The inertia switch trips if your car gets bumped hard or in a accident. This is a safety device. When tripped it turns off power to the fuel pump, however it does not reset itself automatically, you must reset it manually. It's like a circuit breaker in your home. One thing to look at is the electrical connector plug to the inertia switch. We've seen them get dirty/burnt and not allow power to flow through them even when the switch is not tripped. Similarly the fuel pump relay in the Power Distribution Box can have a poor connection due to corroded or loose terminals where it plugs in. If your truck doesn't start you can try wiggling the relay and the plug at the inertia switch to see of doing either makes a difference. You don't need to buy a new relay to see if replacing it would make any difference. You can just swap the fuel pump relay with a non-vital one (like your A/C relay). As long as the relay you select looks the same (same number of pins) as the fuel pump relay it's the same. With the FP relay removed, take a good flashlight and look into were the relay's pin plug in. If anything looks burnt or green from corrosion you likely have a bad connection.

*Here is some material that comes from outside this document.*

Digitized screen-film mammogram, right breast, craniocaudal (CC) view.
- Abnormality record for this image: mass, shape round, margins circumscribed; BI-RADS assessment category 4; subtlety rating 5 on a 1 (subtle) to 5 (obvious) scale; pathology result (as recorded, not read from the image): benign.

Lastly, do you live in an area where mice. rats or squirrels have been known to chew on automotive electrical wires? If so and you see turds on top of your engine, you may have chewed wires. Visual inspect your wires to see if any appear to have been chewed. This includes the wires running under the truck back to to the fuel tank.
 






OP says she's already had 3 fuel pumps installed in a short time span...but, doesn't recall anything being said about having installed a new filter during any one of those replacements.

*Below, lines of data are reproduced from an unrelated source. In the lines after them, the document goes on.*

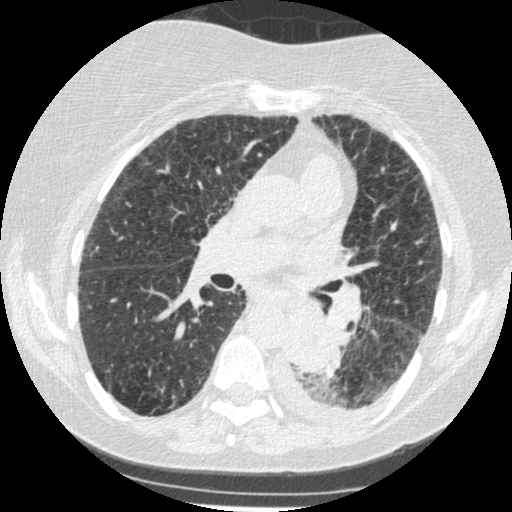
Low-dose screening chest CT, one axial slice. Position 139 of 341 along the scan axis. Reconstruction kernel STANDARD. Lung window (W 1500 / L -600 HU). 1.25 mm slice thickness. 512 × 512 image matrix, field of view 310 × 310 mm.
Structures marked on this image (expert manual segmentation):
- lesion 1 (tumor, lower lobe of left lung): bounding box <285,308,339,374> (left, top, right, bottom; pixels)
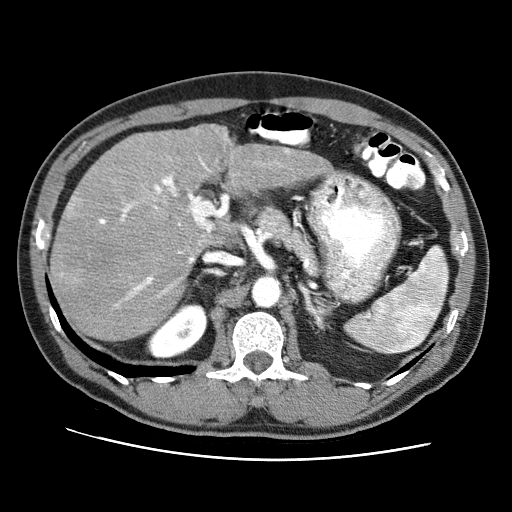
Contrast-enhanced abdominal CT (liver protocol), one axial slice. Position 46 of 71 along the scan axis. Soft-tissue window (W 400 / L 40 HU). 2.5 mm slice thickness. 512 × 512 image matrix, field of view 360 × 360 mm. Case-level facts recorded for this patient, not image findings: diagnosis: hepatocellular carcinoma (patient treated with transarterial chemoembolisation; whether this scan precedes or follows treatment is not stated here); TNM stage (as recorded): Stage-II; Child-Pugh class: A; tumour nodularity: multinodular; tumour size: 4.6 cm.
Annotated regions visible in this slice (semi-automatic segmentation, software-assisted and operator-edited):
- liver parenchyma outside the tumour (the mass and vessels are separate outlines, so this box may not span the whole liver): bounding box [x1, y1, x2, y2] px = [50, 124, 328, 342]
- portal vein: [99, 150, 288, 300]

Oh okay. I did not read that the fuel pump had been replaced multiple times. In my experience, a clogged fuel filter typically will first display as the engine running lean, or while accelerating and not as an intermittent no-start issue. Can't hurt to change the filter, but I suspect something else is going on. If not the pump than something electrical (wiring, relay, bad connection, inertia switch related maybe). Do we know what brand of fuel pumps were installed? It's known that AirTex brand pumps crap out pretty quickly.[/QUOTE]
 






koda2000 no. I have no idea what brand/kind of fuel pumps they were..the guy that put them in is actually a whiz at electrical. Mechanics bring their clients vehicles to him from different areas when they can't find the problem for trouble shooting, but they say he's a super crappy mechanic, is that weird? Knowing where he purchases parts from, I'd say they were low quality, cheap parts. I KNOW...each time I needed a fuel pump, it was due to me driving the car with less than a quarter tank. NEVER on E, just less than a quarter. It acted just like it is now, but maybe just for the day. THIS has been going on since Oct and I DID run it on E. For a week..anytime I had to go anywhere, I'd put approx $5 in it. Of course the needle barely moved, or didn't move at all and driving like that stressed me being beyond measure, but due to circumstances beyond my control, I had no choice but to drive it like that. At the same time, my daughter did back into it with enough force to cause a significant dent and pop the door lock out. So I kept thinking, 1 or the other was causing the problem, but I'm not gonna lie, that car has had years of neglect, so who knows
I just dropped it off to have fuel filter replaced and fuel filter relay. Started up immediately. Drove good, but at 1 point, felt as if it was going to loose power. The engine is so quiet, the mechanic told me to see if it would start The check engine light is STILL off after being on over a year. Mechanic said without that light on plus running good, they won't be able to diagnose cuz it won't throw a code like that. I sooo hope it's just the fuel filter. The last fuel pump was years ago, so even if it WAS changed back then, it's way over-due to be changed again. What I find super odd koda2000, is that each time I put a new fuel filter in, if I drove it 1 time..JUST ONCE, under a quarter tank, not on E, just barely under, if I did that, the fuel pump went out and I'd have to get a new one. Does that seem weird ? I don't know ANYONE who has had to replace their fuel pump cuz they did that.